Tuesday, February 2, 2010


Before the catchy first line there's (sometimes) an epigraph. I went to the library yesterday and came home with a bag o' books. Some adult, some YA. Each of the adult novels had an epigraph, but not one of the YAs did. I've wondered about this before--why are they used less often in children's literature?

Lest someone launch into a comment about the pomposity of epigraphs, I'll disclose right now that I've got epigraphs in two of my novels (the epigraphs were also used for the titles). The first was in Come in From the Cold, for which I lifted Joni Mitchell lyrics (and earned a place on her official [fan-run] website!) and the second is in Too Big a Storm, for which I used a line from Margaret Wise Brown's wonderful The Sailor Dog.

There is something about epigraphs, of course, that says "In Case you don't get what this is all about, here's a big fat hint."



  1. That's funny, I was just realizing that this book is going to need one. I always admire epigraphs--I feel the author must have jillions of fabulous quotes jiggling around in their brain. I seem to only have memory for Tim Gunn catchphrases and lines from Buffy.

    When You Reach Me has a great one. "The most beautiful experience we can have is the mysterious"--Albert Einstein.

  2. Though I think:

    "In Case you don't get what this is all about, here' a big fat hint."
    -Marsha Qualey

    would be a fabulous epigraph.

  3. Like Ann, I am pro-epigraph. Writing's all about making connections, and I love it when a book connects to a larger conversation.

    I believe Marsha (goaded by me) referred in an earlier post to the wonderful epigraph from the movie Talladega Nights:

    "America is all about speed. Hot, nasty, bad-ass speed."
    -Eleanor Roosevelt

    Now there's a conversation starter! Or ender.

  4. Indeed. Imagine venerated Eleanor Roosevelt using the word bad-ass. I am quite fascinated about epigraphs. I had one for every chapter of my first novel about the girl climbing Mount Mckinley. Things like "You must do the thing you think you cannot do." ER herself

    My editor Virginia Buckley said, "Claire, too preachy." In the end they all got cut, but they did give me a focus while revising. Frankly, when three are used on same page at the beginning of a novel, I am thinking overload. But a well-placed, well-written one - right on.

  5. And, funnily enough, I might have just found mine.

  6. In spite of my testy comments (moi?), make no mistake: I am pro-epigraph. Christine's point about the epipgraph making connections rings true to this reader--so often I've investigated a writer just because he/she was quoted.

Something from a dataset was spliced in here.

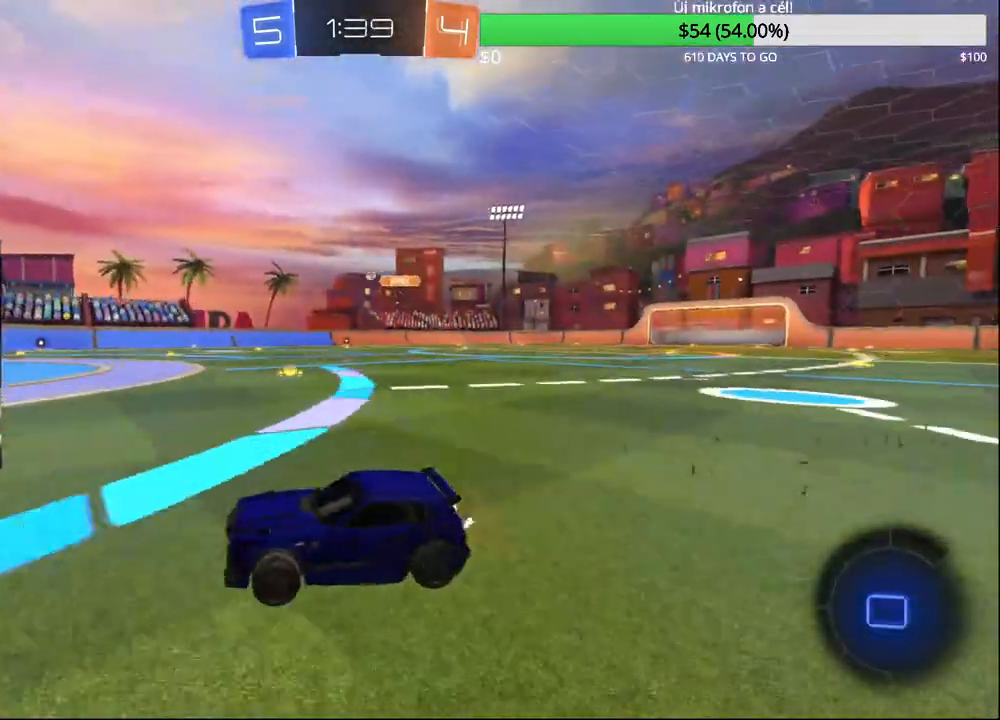
{"buttons": ["R2"], "left_stick": "up-right", "right_stick": "center", "events": [[67, "SQUARE", "up"], [283, "left_stick", "center"], [400, "left_stick", "up-right"]]}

    And that ER quote(ahem)from Talledega Nights--do you suppose she said it to Lorena or Franklin? I bet Doris Kearns Goodwin knows. Maybe it's time to reread No Ordinary Time.

  7. "Freedom's just another word for nothin' left to lose."

    That could be an epigraph for any number of YA books out there. [And maybe it already is]

  8. Love the Talladega Nights epigraph.

    I just finished Lit, Mary Karr's latest memoir, and she may be the queen of the epigraph. She uses one before every chapter. Often times they were my favorite parts (not that I didn't enjoy Karr's writing, I did, but I liked her first two memoirs better).

    A YA series that I think makes excellent use of epigraphs (and this may make the more literary-minded among you shudder) is Sisterhood of the Traveling Pants. Every epigraph she uses is so well chosen, and well, made me alternately squee and sigh with delight.

  9. Oh, and one more YA series with terrific epigraphs: the Gemma Doyle books by Libba Bray. The perfect epigraph really does make me happy. :)

  10. My dear husband tells me that "Winning Ways for your Mathematical Plays" (a book about combinatorial game theory for mathematicians) opens with epigraph for each chapter. Chapter 1's is "'Begin at the beginning,' the king said gravely, 'and go on till you come to the end, then stop.'" from Alice in Wonderland.

  11. My problem is, I keep finding quotes that would make great epigraphs and wishing I could write books to go with them. My most recent candidate: "To say, 'The wind is blowing' is funny. The wind must be blowing, otherwise it is not the wind."
    --Thich Nhat Hanh

    So if anyone could lend me a plot/characters/setting to build around that, I'd really appreciate it.